We employ the network representation53 and the classical ML technique, Random Forest (RF), implemented in scikit-learn59,60,61 as a forecasting method (see details of RF model in “Methods” and Fig. S14a). This approach, developed in a numerical study53, is designed to predict the time remaining before synthetic mainshocks using only catalog information. To compute input features, we define a network as a group of earthquakes (e.g., enclosed by the green line in Fig. S14b) and statistically summarize the catalog information regarding the origin times and seismic moments. Specifically, we use 2 parameters Xi = (ΔtiMi), where Δti is the event interval of each earthquake pair in the current network, Mi is the seismic moment transformed by \(M=1{0}^{3({M}_{{{{\rm{w}}}}}+6.067)/2}\)62, and i denotes the ith earthquake in the current network. The network abstracts them by taking the average and variance in the current network as follows:

$$\overline{{X}_{j}}={\sum}_{i}^{j}\frac{{X}_{i}}{j},\quad \,{{\mbox{Var}}}\,{(X)}_{j}=\frac{1}{j}{\sum}_{i}^{j}{({X}_{i}-\overline{{X}_{j}})}^{2}$$

(3)

where \(\overline{{X}_{j}}\) is the average, Var is the variance, and j is the number of earthquakes in the current network, which we define as the network size. The network size j is determined as percentage of the average foreshock number j = pf, where p is the percentage, and f is the average foreshock number in the training set. The number of networks and percentage p are optimized by cross-validation as well as hyperparameters in the RF model (see details in “Methods” and Table S2). Using the multiple networks corresponds to incorporating the temporal evolution of seismicity, which is abstracted by each network (Fig. S14c). Therefore, the network representation conceptually corresponds to adaptive time windows with no fixed duration, but with a duration that changes depending on the stage of quake cycles. For example, the notation \({\overline{M}}_{5f}\) refers to the seismic moment averaged over a network of 5% of the total number of foreshocks over the quake cycles. We use log-normalized values to effectively train the ML and DL models, although the RF model does not require normalization.

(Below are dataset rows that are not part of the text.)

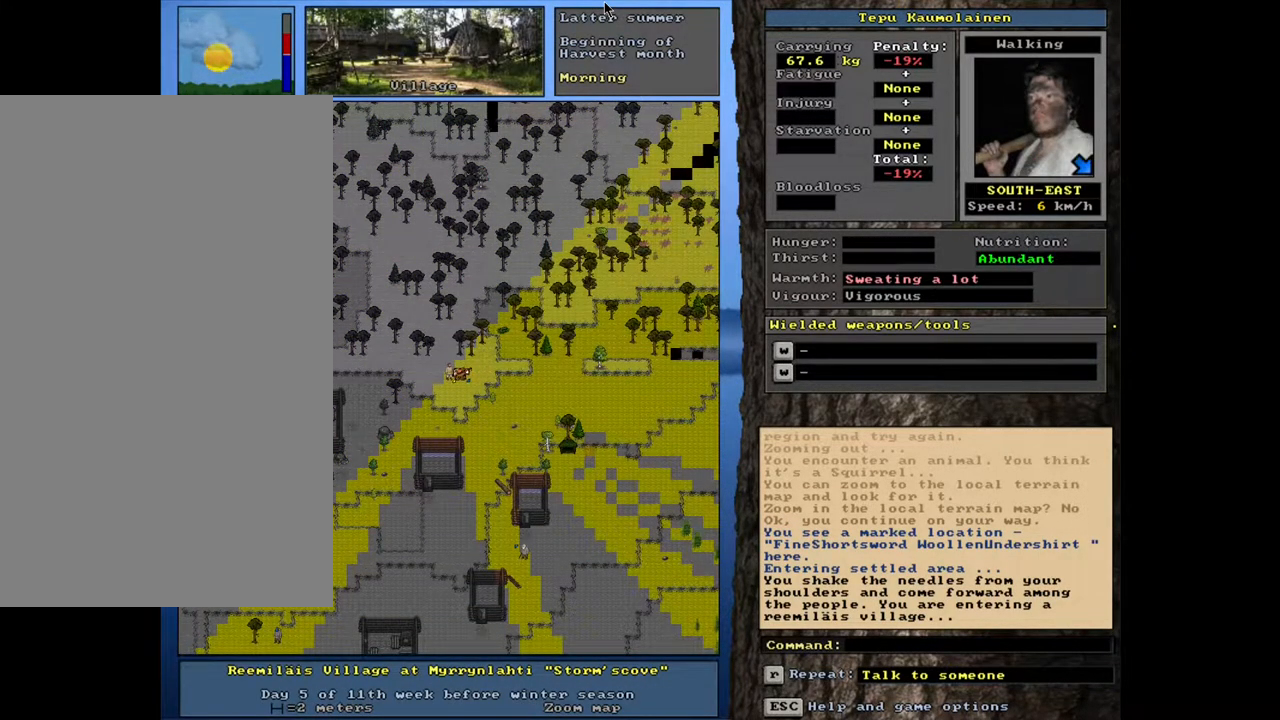
{"keys": ["ctrl_l"], "mouse": [], "events": [[350, "ctrl_l", "down"]]}
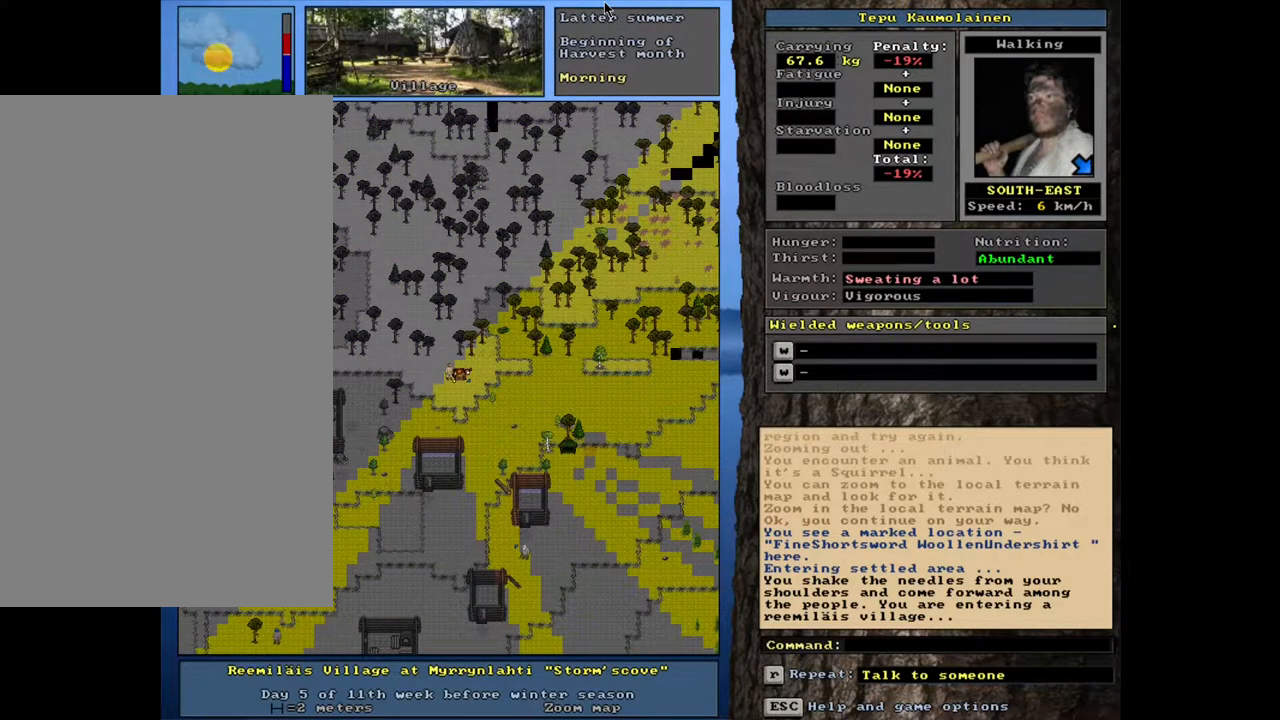
{"keys": ["ctrl_l"], "mouse": [], "events": []}
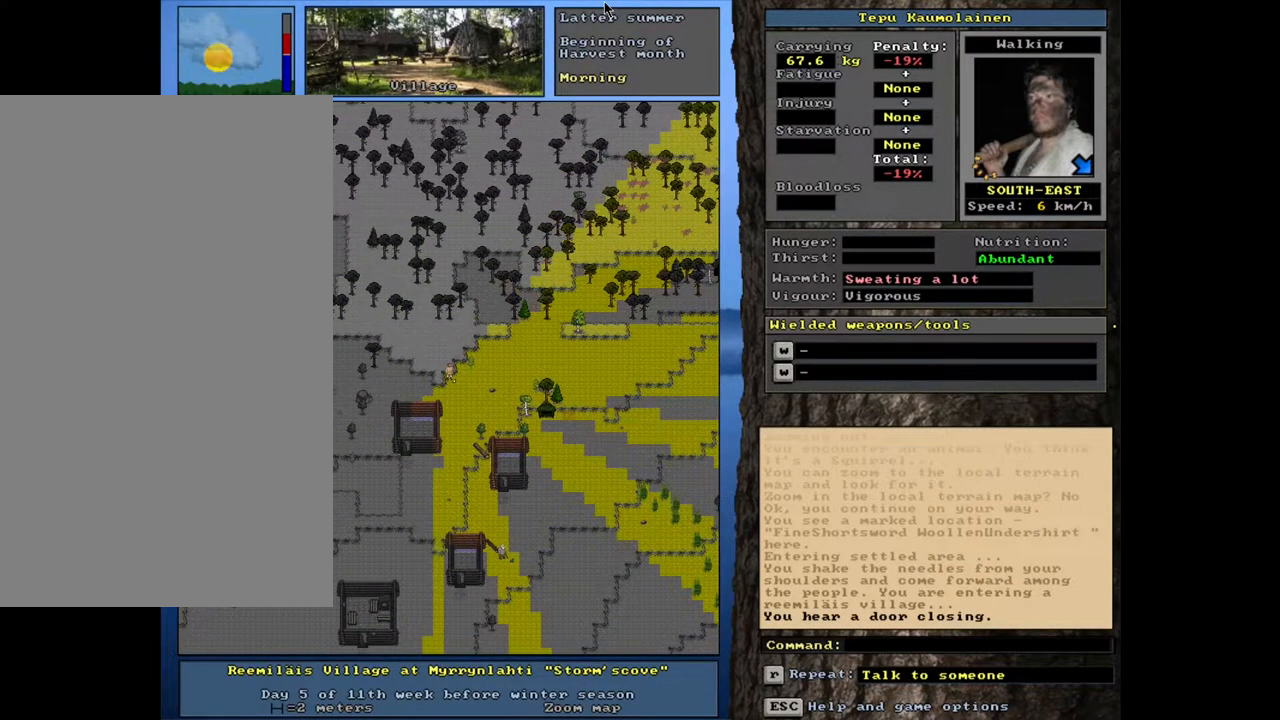
{"keys": [], "mouse": [], "events": [[417, "ctrl_l", "up"]]}
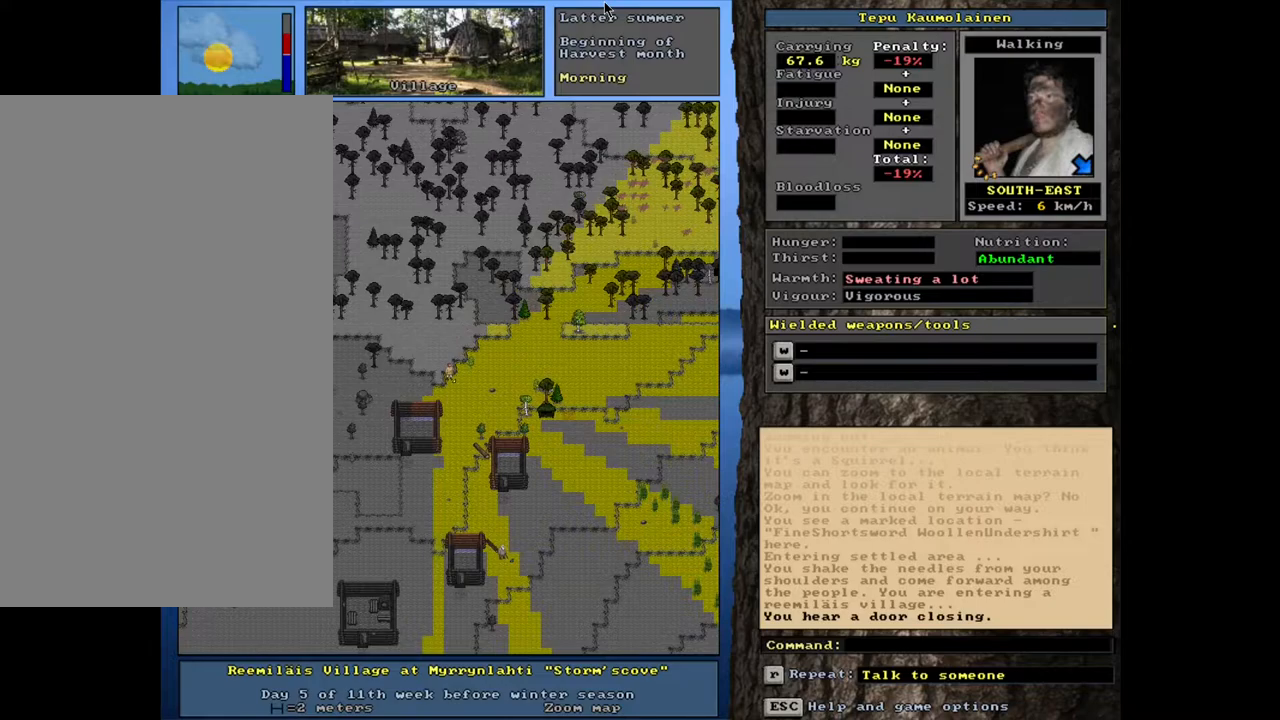
{"keys": ["ctrl_l"], "mouse": [], "events": [[233, "ctrl_l", "down"]]}
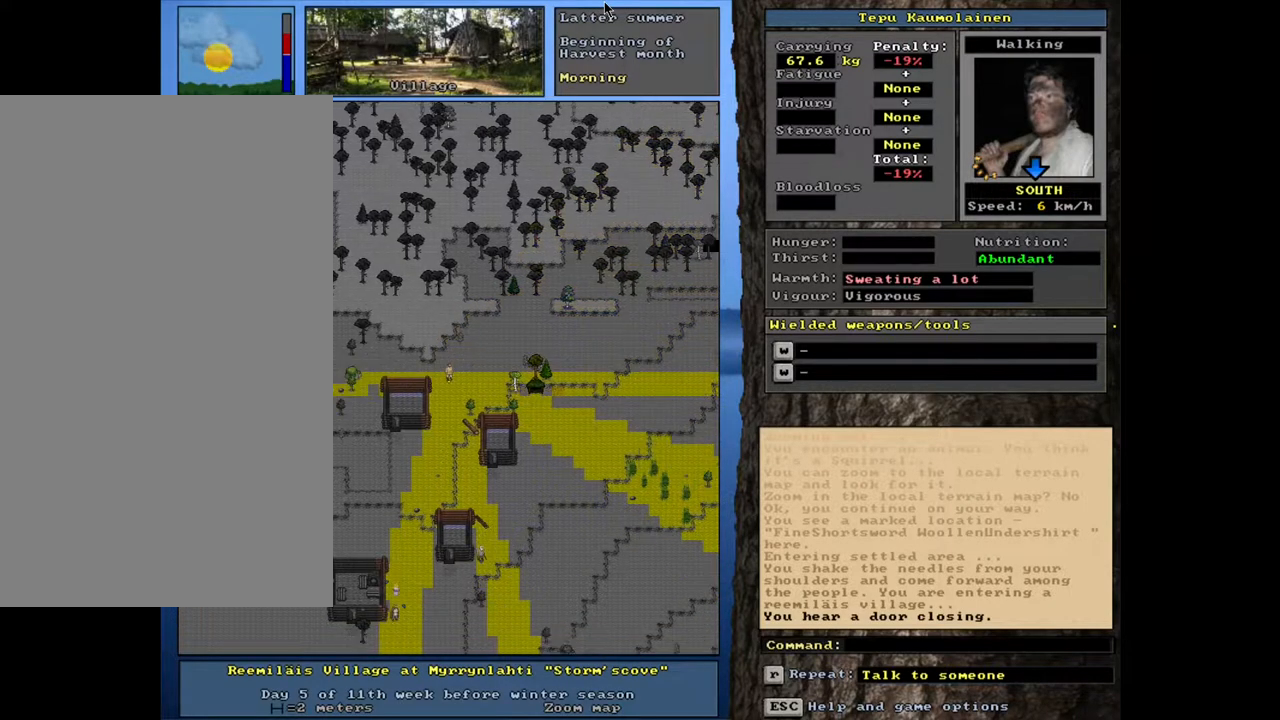
{"keys": ["ctrl_l"], "mouse": [], "events": []}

For labels, we compute the time remaining before the quake for each foreshock’s origin time. During the training phase, the computed features are associated with the time to quake of the most recent foreshock. If the latest event is a quake, we calculate the time to the next quake. Additionally, we attempt to predict the nominal shear stress observed by the reaction force bar. Given the differences in the orders of magnitude between the labels, we use the log-normalized value of time to quake and the normalized linear value of shear stress for training and testing. Consequently, the trained ML model outputs predictions of either the time to quake or the shear stress value by considering the current and past catalog information extracted from multiple networks.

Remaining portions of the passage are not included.